Have the level manager set the current level object to active.

I should have an “alive” boolean on the level object, so long as all vehicles are in play, and when the vehicles are destroyed (via running off screen or by the player), they will then set the “alive” bool to false and send the message to the levelmanager to delete it and start the next level object up.

Now, since I will have to re-set all the values on each object, this is the annoying part.

I had an idea, but because my mind is so shot, I guess I think I’ll stop trying to think about it now and deal with it tomorrow.  Hopefully looking back at this post might remind me of what I was thinking when I started.  Ugh.



Automute: Refactoring and Hierarchy

Well I think I’ve mentioned needing to get to a refactoring soon, and it turns out this is a perfect point to do so.

I have been bashing my head this weekend trying to resolve an issue with accessing a value in the level object…

When I instantiate my vehicle, I use the iTween library to set it in motion across the screen.  Super easy.  I use the car’s “Speed” variable to tell it how fast to move.  I wanted to modify it’s speed based upon the level.  This means that I had speedModifier variable in the Level object that contained the set of vehicles it would be spawning.  In order to access this, I cached the level object in the car object.  In return this required me to cache the “levelManager” object.  If you are a programer you can probably already see how this is bad design.

But being that I’m not a good programmer (yet), and am still learning, it means that I didn’t catch this at the time.

I kept trying to access the levelSpeedModifier using multiple indirection through the levelmanager at the top, down into the level, and then call that in my iTween code in the vehicle.

In good OOP design, entities should really know as little about the outside world as possible.  My design broke that rule by requiring my vehicle to reach outside of itself to get this modifier.

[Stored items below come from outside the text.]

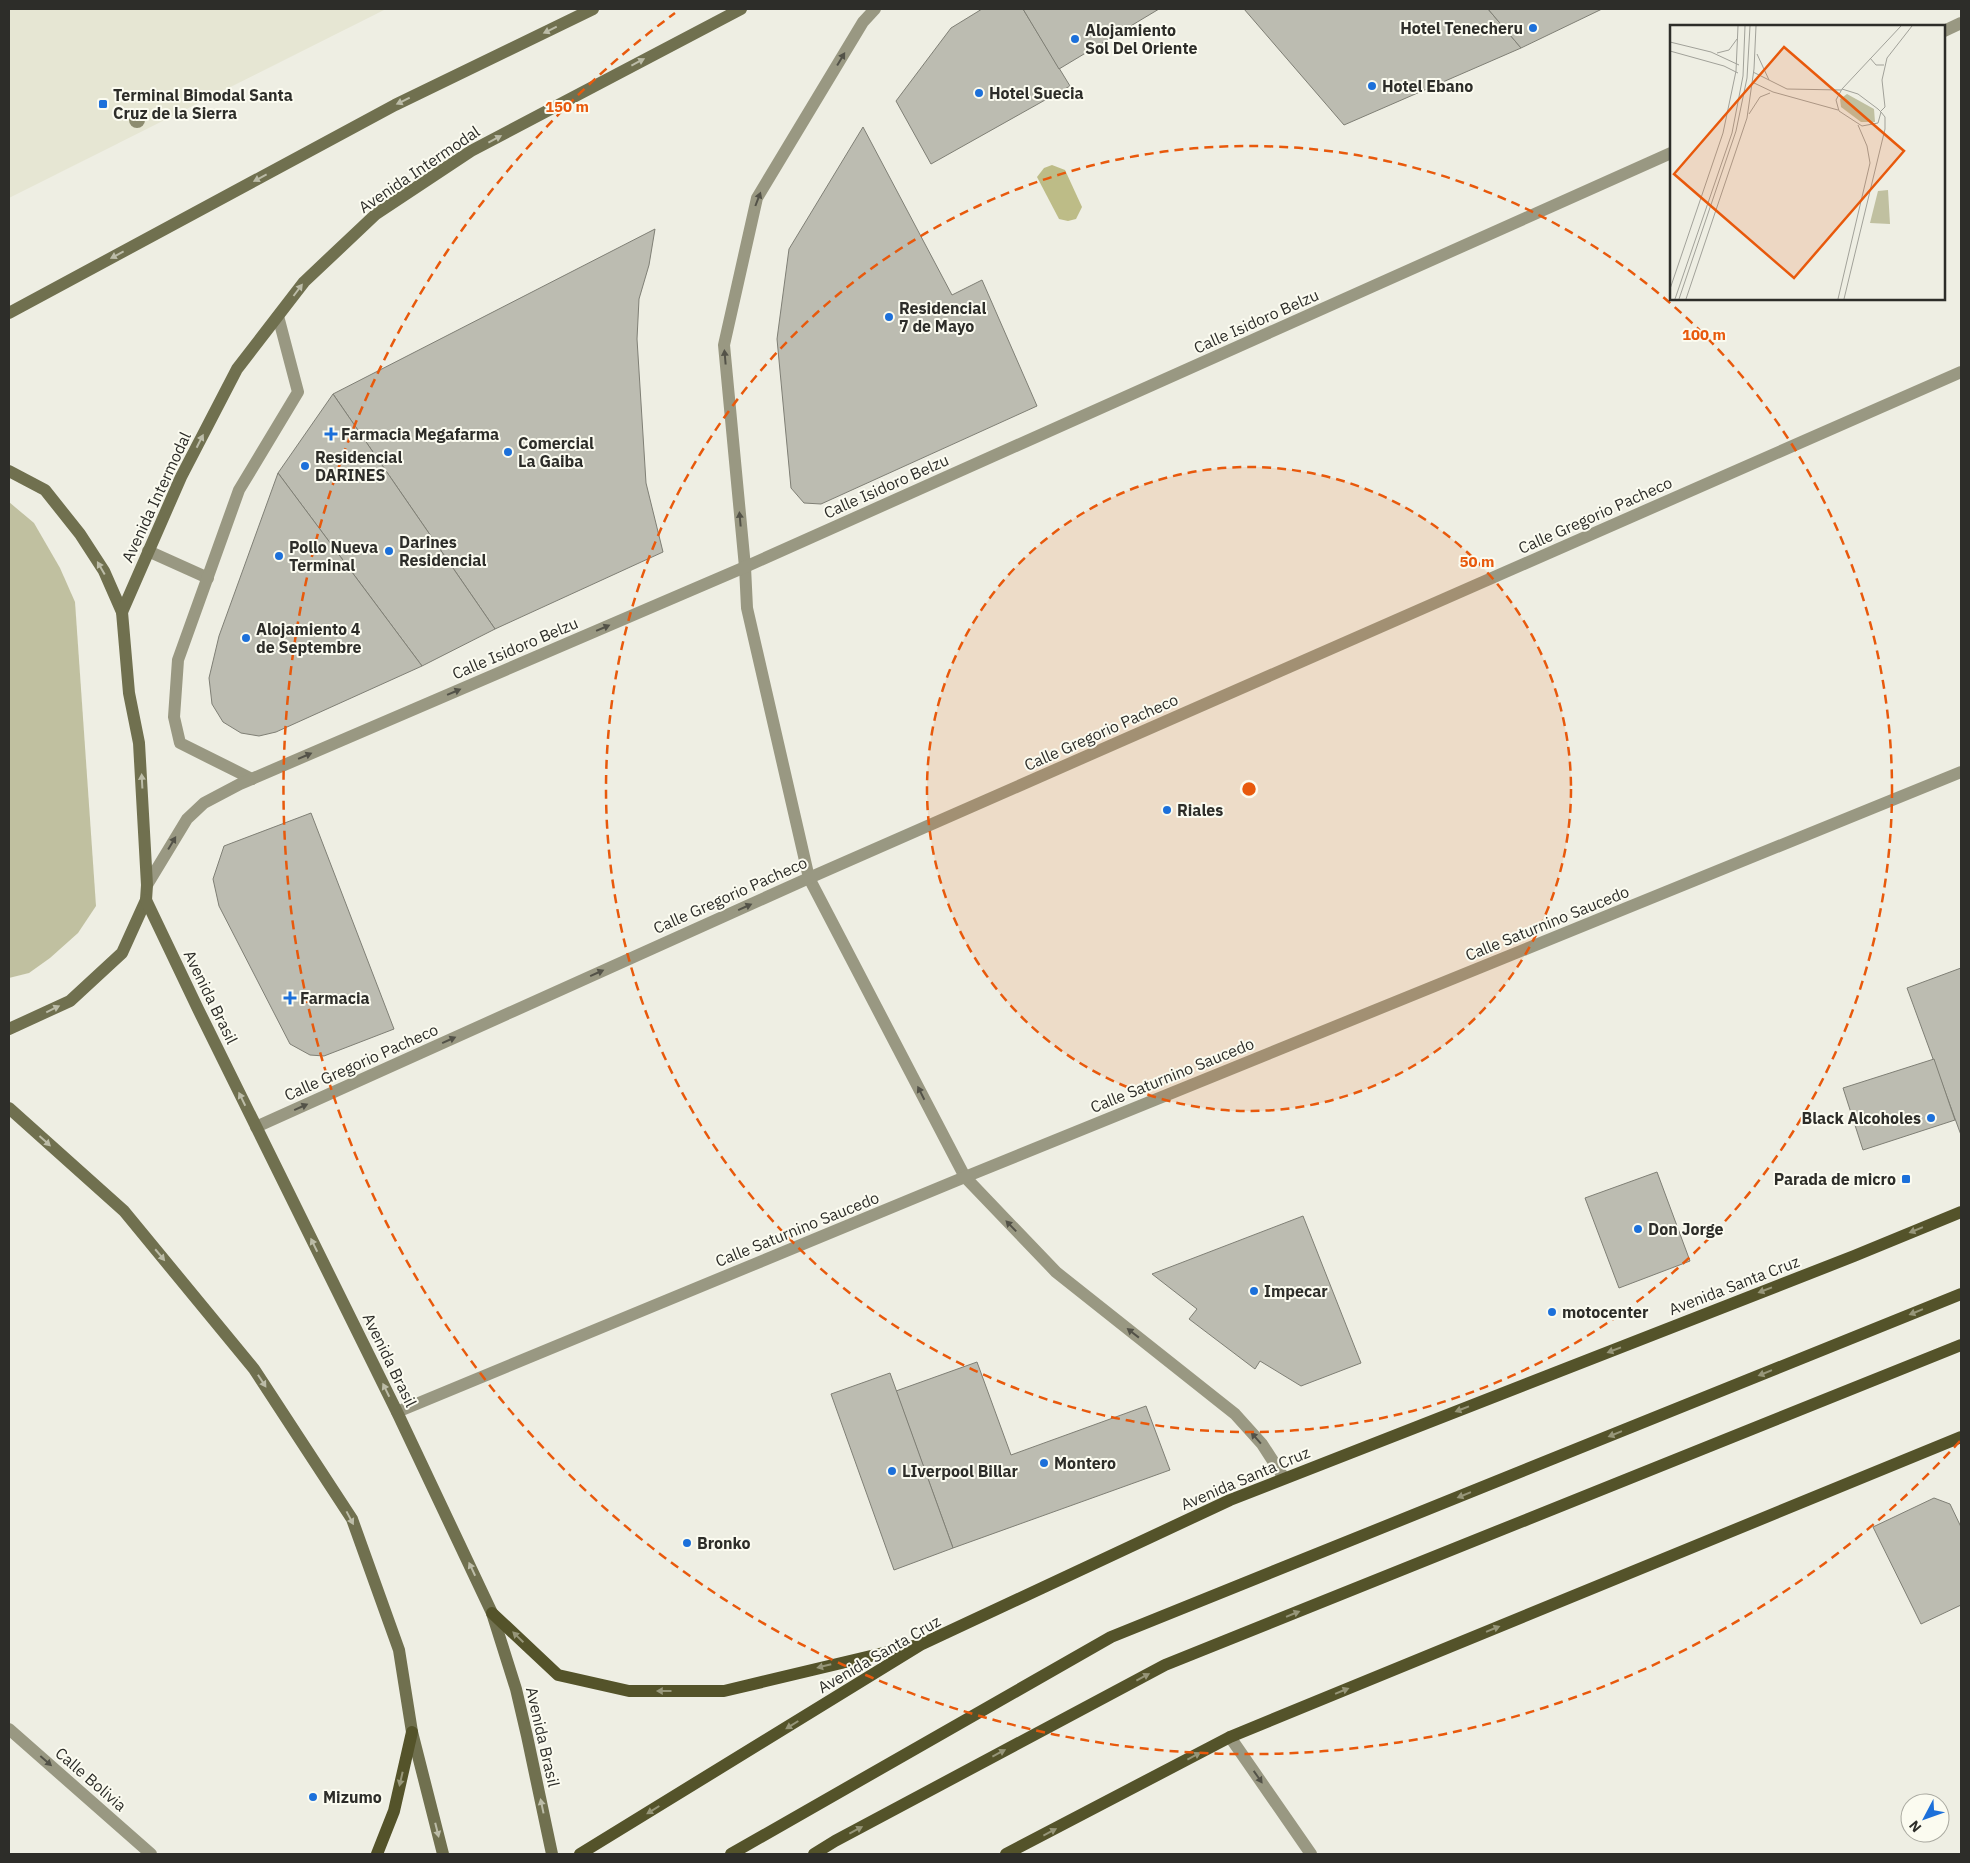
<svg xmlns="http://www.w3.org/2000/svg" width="1970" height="1863" viewBox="0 0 1970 1863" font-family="'IBM Plex Sans',sans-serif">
<rect width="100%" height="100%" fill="#eeeee3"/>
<path fill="#e6e6d3" d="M9,9H386L9,198Z"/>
<path fill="#c0c0a0" d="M9,502L34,523L60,568L75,602L96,906L78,933L50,958L29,973L9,978Z"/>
<path fill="#bdbc87" d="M1052,165L1065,170L1082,207L1076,219L1068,221L1059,219L1037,177L1044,168Z"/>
<g fill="#bcbcb1" stroke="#7f7f75">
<path d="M982,9H1023L1070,86L931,164L896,101L951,28Z"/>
<path d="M1023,9H1159L1059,69Z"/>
<path d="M1244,9H1488L1521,48L1344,125Z"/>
<path d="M1488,9H1602L1521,48Z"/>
<path d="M863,127L952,295L982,280L1037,406L821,504L804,503L791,488L777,339L789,249Z"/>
<path d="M655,229L649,265L639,299L637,339L646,483L663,552L495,629L333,394Z"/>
<path d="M333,394L495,629L422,666L278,473Z"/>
<path d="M278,473L422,666L276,732L259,736L241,733L223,722L212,704L209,678L219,636Z"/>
<path d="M311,813L394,1029L324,1056L310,1055L290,1044L219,906L213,879L224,846Z"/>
<path d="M1961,968V1135L1907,988Z"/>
<path d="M1934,1059L1955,1120L1863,1150L1843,1088Z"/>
<path d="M1657,1172L1690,1261L1619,1288L1585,1198Z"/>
<path d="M1303,1216L1361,1363L1301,1386L1260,1361L1255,1369L1189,1319L1197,1309L1152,1274Z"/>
<path d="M977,1362L1011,1455L1146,1406L1170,1470L953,1548L896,1391Z"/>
<path d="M890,1373L953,1548L894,1570L831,1394Z"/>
<path d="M1934,1498L1950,1504L1961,1527V1605L1921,1624L1873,1527Z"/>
</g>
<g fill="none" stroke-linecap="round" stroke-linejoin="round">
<g stroke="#999882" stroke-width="12">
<path d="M148,551L208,578"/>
<path d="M252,779L180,743L174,717L178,660L239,490L298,392L278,316"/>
</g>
<g stroke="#999882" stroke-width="12">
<path d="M875,9L863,22L757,198L724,345L745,567L747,608L809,878L965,1177L1056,1272L1235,1414L1262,1444L1284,1478"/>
<path d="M1944,31L1961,23"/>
<path d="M147,885L187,819L204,803L240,784L745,567L1671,153"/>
<path d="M256,1127L809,878L1961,372"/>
<path d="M397,1412L965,1177L1961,772"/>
<path d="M9,1729L151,1854"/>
<path d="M1230,1737L1311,1854"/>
</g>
<g stroke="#70704f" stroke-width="12">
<path d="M9,313L395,105L593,9"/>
<path d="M9,471L45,490L80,534L104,571L122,612L129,693L139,743L147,885L146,900L122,953L70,1001L9,1029"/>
<path d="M122,612L181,477L237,369L304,282L376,214L471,151L741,9"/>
<path d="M146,900L198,1009L397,1412L492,1613L516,1689L527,1736L552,1854"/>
<path d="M9,1108L124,1211L254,1369L352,1519L399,1650L412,1732L443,1854"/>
</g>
<g stroke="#54532a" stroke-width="12">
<path d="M492,1613L558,1675L629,1691H724L913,1646"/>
<path d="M377,1854L394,1811L412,1732"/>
<path d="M580,1854L922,1644L1230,1500L1854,1256L1961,1212"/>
<path d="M731,1854L1111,1637L1961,1294"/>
<path d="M814,1854L835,1841L1165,1665L1961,1345"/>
<path d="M1006,1854L1230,1737L1961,1437"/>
</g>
</g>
<circle fill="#8d8c70" cx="137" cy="120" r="8"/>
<defs><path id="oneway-solid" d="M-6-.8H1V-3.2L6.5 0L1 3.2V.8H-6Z" transform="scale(1.25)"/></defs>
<g fill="#bcbca8">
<use href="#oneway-solid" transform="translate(550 30) rotate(154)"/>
<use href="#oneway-solid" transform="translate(638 62) rotate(-28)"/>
<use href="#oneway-solid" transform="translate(403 101) rotate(154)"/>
<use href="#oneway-solid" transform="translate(495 139) rotate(-28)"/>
<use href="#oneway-solid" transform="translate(260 178) rotate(152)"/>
<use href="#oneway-solid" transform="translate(117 255) rotate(152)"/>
<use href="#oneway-solid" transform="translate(298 290) rotate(-53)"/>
<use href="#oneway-solid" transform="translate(200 441) rotate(-63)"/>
<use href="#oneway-solid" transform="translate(101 568) rotate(-120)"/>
<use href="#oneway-solid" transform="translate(142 781) rotate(-93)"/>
<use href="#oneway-solid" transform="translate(53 1009) rotate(-26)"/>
<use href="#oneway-solid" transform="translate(242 1099) rotate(-116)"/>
<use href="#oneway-solid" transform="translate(45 1141) rotate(42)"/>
<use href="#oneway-solid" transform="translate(314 1245) rotate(-116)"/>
<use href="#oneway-solid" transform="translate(160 1255) rotate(50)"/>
<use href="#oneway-solid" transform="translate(262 1381) rotate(57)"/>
<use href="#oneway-solid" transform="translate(386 1390) rotate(-116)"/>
<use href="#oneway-solid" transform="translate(350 1518) rotate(62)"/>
<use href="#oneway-solid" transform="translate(472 1569) rotate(-115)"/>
<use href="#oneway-solid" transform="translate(542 1806) rotate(-102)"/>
<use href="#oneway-solid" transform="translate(437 1830) rotate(76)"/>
</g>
<g fill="#535248">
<use href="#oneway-solid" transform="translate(841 59) rotate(-59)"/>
<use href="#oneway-solid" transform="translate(758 199) rotate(-69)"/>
<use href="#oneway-solid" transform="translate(725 357) rotate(-95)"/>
<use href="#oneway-solid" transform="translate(740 519) rotate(-95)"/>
<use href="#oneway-solid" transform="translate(603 628) rotate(-23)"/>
<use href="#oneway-solid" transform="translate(454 692) rotate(-23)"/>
<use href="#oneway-solid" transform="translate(305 756) rotate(-23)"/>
<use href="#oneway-solid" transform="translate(172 843) rotate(-59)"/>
<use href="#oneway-solid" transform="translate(745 907) rotate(-24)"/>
<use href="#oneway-solid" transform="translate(597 973) rotate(-24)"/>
<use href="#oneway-solid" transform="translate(449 1040) rotate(-24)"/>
<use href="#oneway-solid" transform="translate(921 1093) rotate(-117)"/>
<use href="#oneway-solid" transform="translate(301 1107) rotate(-24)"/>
<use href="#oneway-solid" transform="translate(1011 1226) rotate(-134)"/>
<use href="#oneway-solid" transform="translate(1133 1333) rotate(-142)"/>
<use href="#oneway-solid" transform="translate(1256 1438) rotate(-131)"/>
<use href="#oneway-solid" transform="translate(46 1761) rotate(41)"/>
<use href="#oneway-solid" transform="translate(1258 1777) rotate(55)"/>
</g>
<g fill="#979679">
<use href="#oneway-solid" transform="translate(1916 1230) rotate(158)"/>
<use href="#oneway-solid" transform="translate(1765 1290) rotate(159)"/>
<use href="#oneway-solid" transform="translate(1916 1312) rotate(158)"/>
<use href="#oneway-solid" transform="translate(1614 1350) rotate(159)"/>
<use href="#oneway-solid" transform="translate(1765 1373) rotate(158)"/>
<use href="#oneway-solid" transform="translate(1462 1409) rotate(159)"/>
<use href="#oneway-solid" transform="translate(1615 1434) rotate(158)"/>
<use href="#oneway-solid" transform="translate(1464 1495) rotate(158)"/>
<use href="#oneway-solid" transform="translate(1293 1614) rotate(-22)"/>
<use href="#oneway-solid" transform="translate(1493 1629) rotate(-22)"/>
<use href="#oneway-solid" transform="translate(518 1637) rotate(-136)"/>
<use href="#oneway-solid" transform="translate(824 1666) rotate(166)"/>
<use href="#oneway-solid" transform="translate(1143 1677) rotate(-28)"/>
<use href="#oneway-solid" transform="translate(664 1691) rotate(180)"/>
<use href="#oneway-solid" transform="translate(1342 1691) rotate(-22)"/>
<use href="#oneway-solid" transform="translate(792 1725) rotate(148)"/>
<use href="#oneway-solid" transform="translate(999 1753) rotate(-28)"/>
<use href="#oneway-solid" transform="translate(1194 1756) rotate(-28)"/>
<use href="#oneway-solid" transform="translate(401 1779) rotate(103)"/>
<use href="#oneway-solid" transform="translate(653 1810) rotate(148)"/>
<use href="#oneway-solid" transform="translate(856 1830) rotate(-28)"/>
<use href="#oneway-solid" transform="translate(1050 1832) rotate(-28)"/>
</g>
<circle cx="1249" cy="789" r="322" fill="#e8590c" fill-opacity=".12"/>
<g fill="none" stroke="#e8590c" stroke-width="2.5" stroke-dasharray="9 6">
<circle cx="1249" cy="789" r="322"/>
<circle cx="1249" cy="789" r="643"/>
<path d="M1960 1441A965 965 0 1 1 675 13"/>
</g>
<g fill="#1c70da" stroke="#fbfbf0" stroke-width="2">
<circle cx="1533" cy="28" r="5"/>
<circle cx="1075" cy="39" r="5"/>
<circle cx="1372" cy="86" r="5"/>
<circle cx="979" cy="93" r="5"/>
<rect x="98" y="99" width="10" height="10" rx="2.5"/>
<circle cx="889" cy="317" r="5"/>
<path d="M328.5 426.5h5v5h5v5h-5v5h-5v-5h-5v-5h5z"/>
<circle cx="508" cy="452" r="5"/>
<circle cx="305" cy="466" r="5"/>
<circle cx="389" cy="551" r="5"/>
<circle cx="279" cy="556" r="5"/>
<circle cx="246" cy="638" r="5"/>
<circle cx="1167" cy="810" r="5"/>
<path d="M287.5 990.5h5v5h5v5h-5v5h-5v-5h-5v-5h5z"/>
<circle cx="1931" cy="1118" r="5"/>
<rect x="1901" y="1174" width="10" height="10" rx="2.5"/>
<circle cx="1638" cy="1229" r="5"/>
<circle cx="1254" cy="1291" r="5"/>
<circle cx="1552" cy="1312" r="5"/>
<circle cx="1044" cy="1463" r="5"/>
<circle cx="892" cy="1471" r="5"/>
<circle cx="687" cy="1543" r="5"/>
<circle cx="313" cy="1797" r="5"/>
</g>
<g text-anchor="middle" stroke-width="4" stroke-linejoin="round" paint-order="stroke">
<g font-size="16" font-weight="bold" fill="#2d2d29" stroke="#fbfbf0" text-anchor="start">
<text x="1523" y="34" text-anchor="end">Hotel Tenecheru</text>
<text x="1085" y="36">Alojamiento<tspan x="1085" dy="18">Sol Del Oriente</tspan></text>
<text x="1382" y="92">Hotel Ebano</text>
<text x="989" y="99">Hotel Suecia</text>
<text x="113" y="101">Terminal Bimodal Santa<tspan x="113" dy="18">Cruz de la Sierra</tspan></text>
<text x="899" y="314">Residencial<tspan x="899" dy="18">7 de Mayo</tspan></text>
<text x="341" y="440">Farmacia Megafarma</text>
<text x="518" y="449">Comercial<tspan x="518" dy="18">La Gaiba</tspan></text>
<text x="315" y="463">Residencial<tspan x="315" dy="18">DARINES</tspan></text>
<text x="399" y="548">Darines<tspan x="399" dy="18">Residencial</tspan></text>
<text x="289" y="553">Pollo Nueva<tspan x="289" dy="18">Terminal</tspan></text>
<text x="256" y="635">Alojamiento 4<tspan x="256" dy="18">de Septembre</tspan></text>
<text x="1177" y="816">Riales</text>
<text x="300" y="1004">Farmacia</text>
<text x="1921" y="1124" text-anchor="end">Black Alcoholes</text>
<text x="1896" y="1185" text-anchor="end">Parada de micro</text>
<text x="1648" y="1235">Don Jorge</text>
<text x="1264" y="1297">Impecar</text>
<text x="1562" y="1318">motocenter</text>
<text x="1054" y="1469">Montero</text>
<text x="902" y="1477">LIverpool Billar</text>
<text x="697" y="1549">Bronko</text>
<text x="323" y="1803">Mizumo</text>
</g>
<g font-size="16" fill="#2d2d29" stroke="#fbfbf0">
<text transform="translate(419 169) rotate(-34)" y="6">Avenida Intermodal</text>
<text transform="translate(1256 321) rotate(-24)" y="6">Calle Isidoro Belzu</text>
<text transform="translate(886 486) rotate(-24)" y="6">Calle Isidoro Belzu</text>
<text transform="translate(156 497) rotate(-65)" y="6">Avenida Intermodal</text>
<text transform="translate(1595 515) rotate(-24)" y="6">Calle Gregorio Pacheco</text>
<text transform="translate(515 648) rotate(-23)" y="6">Calle Isidoro Belzu</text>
<text transform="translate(1101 732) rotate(-24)" y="6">Calle Gregorio Pacheco</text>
<text transform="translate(730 895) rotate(-24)" y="6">Calle Gregorio Pacheco</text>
<text transform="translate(1547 923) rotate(-22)" y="6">Calle Saturnino Saucedo</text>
<text transform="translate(211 997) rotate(64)" y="6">Avenida Brasil</text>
<text transform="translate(361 1062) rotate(-24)" y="6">Calle Gregorio Pacheco</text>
<text transform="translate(1172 1075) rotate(-22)" y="6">Calle Saturnino Saucedo</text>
<text transform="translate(797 1229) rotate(-22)" y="6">Calle Saturnino Saucedo</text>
<text transform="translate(1734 1285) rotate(-21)" y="6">Avenida Santa Cruz</text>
<text transform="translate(390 1360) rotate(64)" y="6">Avenida Brasil</text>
<text transform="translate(1245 1478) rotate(-23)" y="6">Avenida Santa Cruz</text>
<text transform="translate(879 1654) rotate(-30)" y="6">Avenida Santa Cruz</text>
<text transform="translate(543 1737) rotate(77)" y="6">Avenida Brasil</text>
<text transform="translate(91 1779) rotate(41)" y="6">Calle Bolivia</text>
</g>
</g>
<g transform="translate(1670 25)">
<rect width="275" height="275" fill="#eeeee3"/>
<path d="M177,69L204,84L205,97H191L171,82L170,74ZM218,165L220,199L200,198L208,166Z" fill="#c0c0a0"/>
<path fill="none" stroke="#a1a199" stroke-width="1" d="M0,17L41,27L69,40M0,26L54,41L68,48M47,28L59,25L67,14M87,29L99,55M200,33L206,40H214M83,47L117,64L171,65M82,57L103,67L168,85M172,64L188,69L208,84L211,87L208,98L192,101L169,86L166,75ZM172,64L231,1M210,87L215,82L212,55L217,33L242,1M79,89L90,72L100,68M0,264L53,108L66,46L68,1M5,274L62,108L73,51L75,1M9,274L66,106L77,53L80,1M16,274L77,93L84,44L86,1M168,274L200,138L197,121L188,100M174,274L215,104V92L211,87"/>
<path fill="#e8590c" fill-opacity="0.15" stroke="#e8590c" stroke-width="2.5" d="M114,22L234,126L124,253L4,149Z"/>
<rect width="275" height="275" fill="none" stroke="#2d2d29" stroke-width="2.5"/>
</g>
<circle cx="1249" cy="789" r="8" fill="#e8590c" stroke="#fbfbf0" stroke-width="2.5"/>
<g font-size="15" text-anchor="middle" font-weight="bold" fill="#e8590c" stroke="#fbfbf0" stroke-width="4" stroke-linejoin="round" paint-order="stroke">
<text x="567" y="112">150 m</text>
<text x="1704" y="340">100 m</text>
<text x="1477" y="567">50 m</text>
</g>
<rect width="1970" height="1863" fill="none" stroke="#2d2d29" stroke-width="20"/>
<g transform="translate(1925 1818) rotate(229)"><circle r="24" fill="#fbfbf0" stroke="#a9a9a0"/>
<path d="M0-4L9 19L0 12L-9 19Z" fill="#1c70da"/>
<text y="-8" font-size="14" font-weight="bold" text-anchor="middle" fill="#2d2d29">N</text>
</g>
</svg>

Further, not only was it broken in that way, it literally was broken.  For whatever reason, I simply could not access the value in the level object, despite the fact I had made it public and that I set a “getter” property as well (I tried both ways).  When I set the value in the inspector, it clearly worked.  The reason I wasn’t doing that from the get go is because I wanted to be able to not worry about setting new values if I want to create new levels, the algo would take care of it for me and I could get to just writing more code/setting up more things than dick around in a separate editor to deal with making each and every level have it’s own unique component that may or may not relate to each other in any predictable way.  Certainly there’s a case to be made for doing it that way – that is one of the strengths of Unity after all.  But at this point, I was stumped.  I didn’t care that I could get around this issue by manually putting in this value for each level, I wanted to know why I couldn’t access it.

You may think this post will tell you the reason I wasn’t able to pull out this levelSpeedModifier variable from this higher level entity that existed as a unit in an array of level objects inside of a level manager…

I won’t.  Not because I don’t want to, but because, at this point, I don’t know.

Nor will I waste my time on trying to figure it out.  It may have a very good reason and I feel that I should understand the reason why, but I also understand part of the reason I’m having this issue in the first place is because I made the car require information on the outside world.

Nope, the proper way to do this would be to have the level (or levelmanager – I have to work out how it would really work) spawn the vehicle and set the vehicle move rate when it spawns the vehicle.  In this way, the car is all Honey Badger — “I don’t give a shit.  Just let me go, I got my maxSpeed, let me GO GO GO! ”

So, instead of trying to figure out why I can’t do this thing, I realize I shouldn’t even be worrying about why I can’t do this thing as it’s poor design, and since I’ve been meaning to refactor, now seems to be the perfect time to work on consolidation and encapsulation of my code.